You may already have heard of looping under another name such as “continuous
learning,” “continuous progress,” “persisting groups,” “multi-year grouping,”
“teacher/student progression,” or a number of other terms. Looping, a term
coined by Jim Grant, author of “The Looping Handbook,” refers to the not-so-new
but increasingly common practice of keeping groups of students together for two
or more years with the same teacher.

The History of Looping

Looping has been around for a while in various forms. Rudolf Steiner, an Austrian
educator and philosopher living in Germany in the early 1900s, founded the
Waldorf Schools. These schools educated the children of the Waldorf-Astoria
cigarette factory workers. Steiner believed that a long-term relationship with the
teacher was beneficial to children. Waldorf teachers stayed with their students
from grades one through eight. Today in Germany, students and teachers stay
together from grades one through four. “Shall teachers in graded city schools be
advanced from grade to grade with their pupils through a series of two, three,
four, or more years, so that they may come to know the children they teach and be
able to build the work of the latter years on that of the earlier years...?” This
question was posed in a memo by the U.S. Department of Education in 1913.

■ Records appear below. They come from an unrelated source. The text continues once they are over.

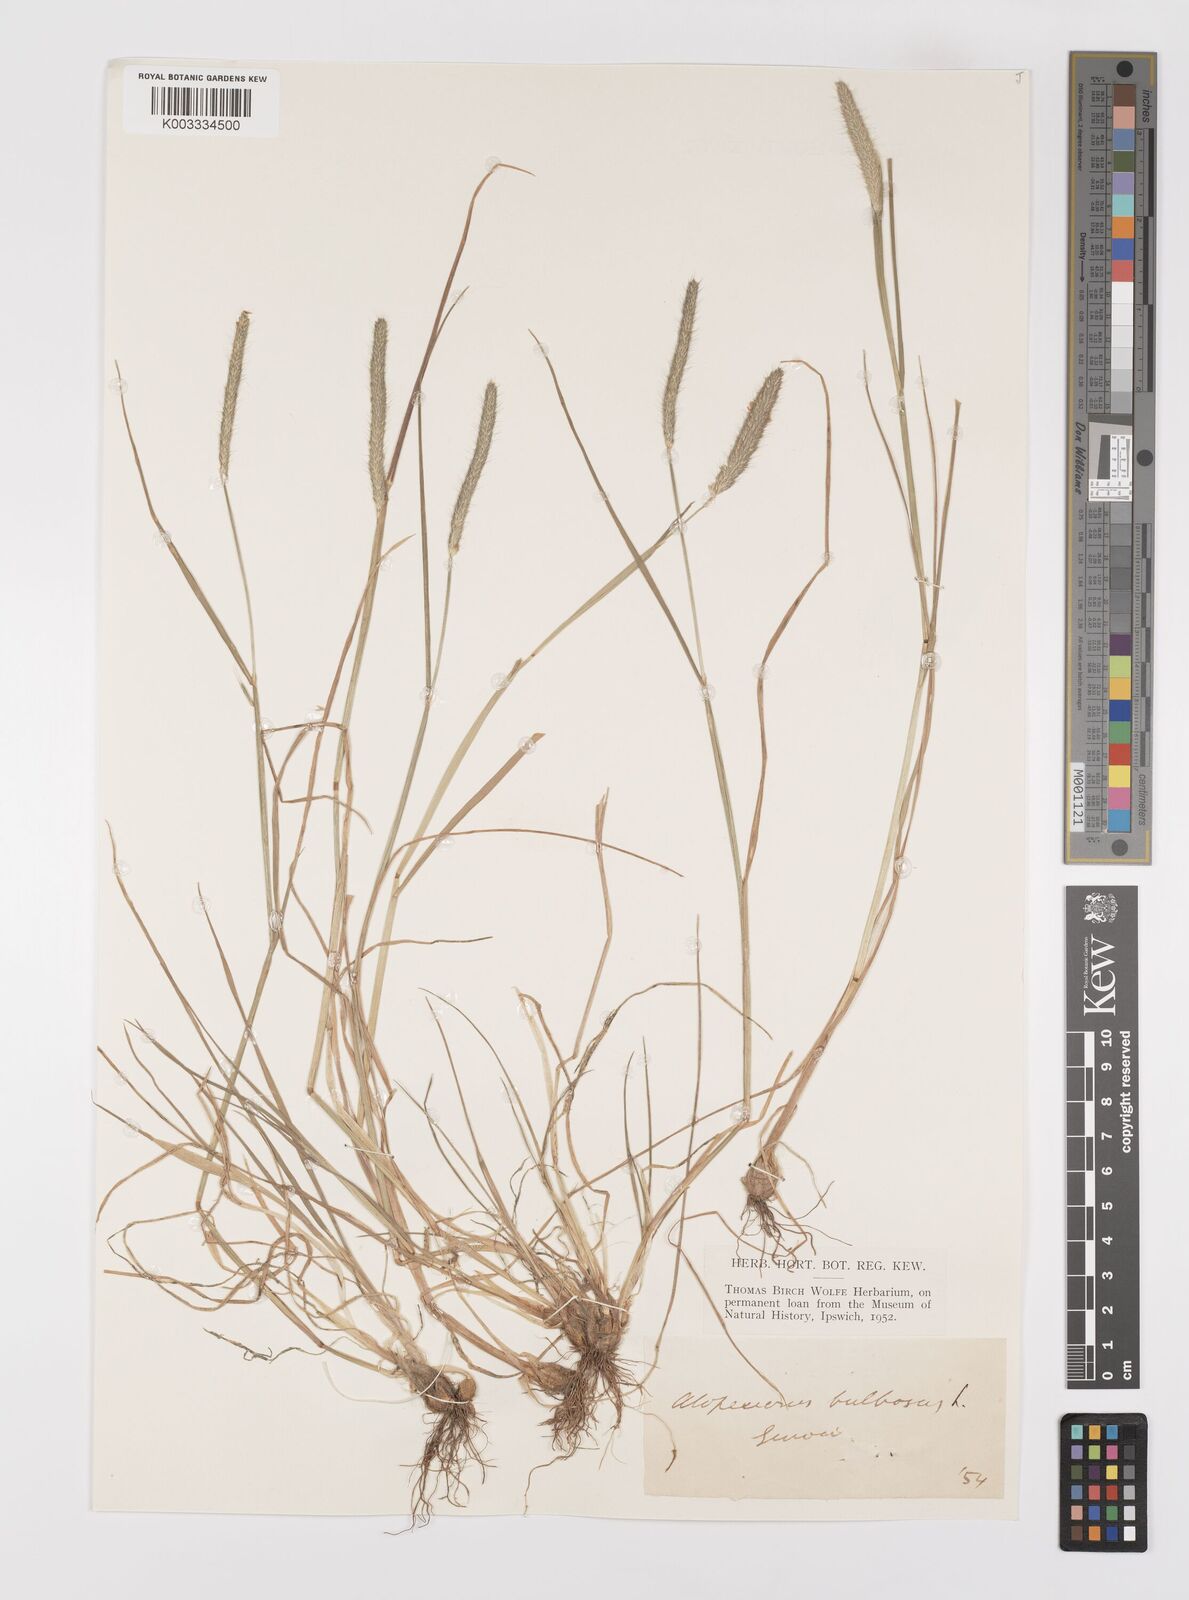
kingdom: Plantae
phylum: Tracheophyta
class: Liliopsida
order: Poales
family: Poaceae
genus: Alopecurus
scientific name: Alopecurus bulbosus
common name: Bulbous foxtail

The memo went on to discuss the advantages of such a class structure, outlining
some of the same advantages of looping that teachers today are noticing. (Grant,
Johnson, & Richardson, 1996).
Deborah Meter, an award-winning New York City
educator and the author of The Power of Their Ideas, began using multi-year
assignments in her school in 1974. She considers looping essential because it
allows the teachers and students to get to know one another well.
Today, many teachers, administrators, and superintendents are “rediscovering”
the logic behind multiyear placements.